With a glee she made no effort to suppress, Nancy caught Aunt Sabrina by the elbows, danced her madly around, and then enveloped her in an impetuous hug.

"Oh, you don't know—you can't ever, ever know how nice it all—is," she cried, laughing and wiping away a tear at the same time. "To know that I really, truly belong to you and to Happy House!" Nancy's words rang true. They brought a flood of color to the old woman's cheeks.

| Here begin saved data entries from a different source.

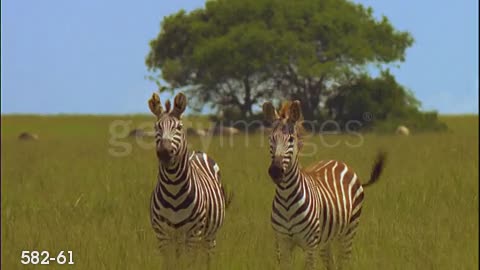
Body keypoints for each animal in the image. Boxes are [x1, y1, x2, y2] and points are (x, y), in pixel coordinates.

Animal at [148, 92, 227, 268]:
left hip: (209, 236)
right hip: (178, 239)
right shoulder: (162, 235)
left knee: (208, 257)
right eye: (157, 127)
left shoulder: (193, 234)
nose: (164, 153)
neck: (173, 189)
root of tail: (197, 152)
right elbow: (170, 264)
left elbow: (190, 264)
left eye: (179, 127)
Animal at [262, 100, 386, 270]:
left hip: (348, 232)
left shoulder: (310, 245)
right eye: (271, 139)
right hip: (327, 239)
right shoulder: (282, 243)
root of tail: (339, 162)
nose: (275, 171)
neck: (286, 198)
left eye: (291, 139)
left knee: (344, 262)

"You see I never knew how long I could stay—I was sort of on probation and I love you all so much—now! But, tell me, are those two funny little Leavitt sisters any relation of—ours?" Nancy emphasized the last word with a squeeze of Miss Sabrina's hand.

"No—or if they are, it is so far back it's been lost. When I was little I used to see them occasionally, but they've never gone around much. They have always been very poor. They had a brother, but he went away from the Island when he was young—I think he must have died."

"I am going to pretend we're related," declared Nancy, "because I just love them. They took us in during the storm. And—and I have a dear chum, my very best chum, whose name is Anne Leavitt, too, and I am sure they are her aunts." She told Aunt Sabrina, then, in a sketchy way, of her four years' friendship with the other Anne Leavitt.

The windows of the sitting-room had been opened after the storm to let out the dust from the fallen mortar and brick. The blinds had not been closed again. Through the windows streamed a flood of sunshine.

With an impulsive movement Nancy closed the book and laid it down on the table. Her manner said plainly that thus they would dispose of all the past-and-gone Leavitts. She nodded toward the gaping fireplace.

"Let's have a new mantel made with Happy House carved in it, Aunt Sabrina. And, I think, it will be a Happy House, now."

There was a great deal Nancy wanted to tell Aunt Sabrina—of her father, and of their happy life together. But she had suddenly, with consternation, remembered the eloquent confession she had sent off to Peter Hyde.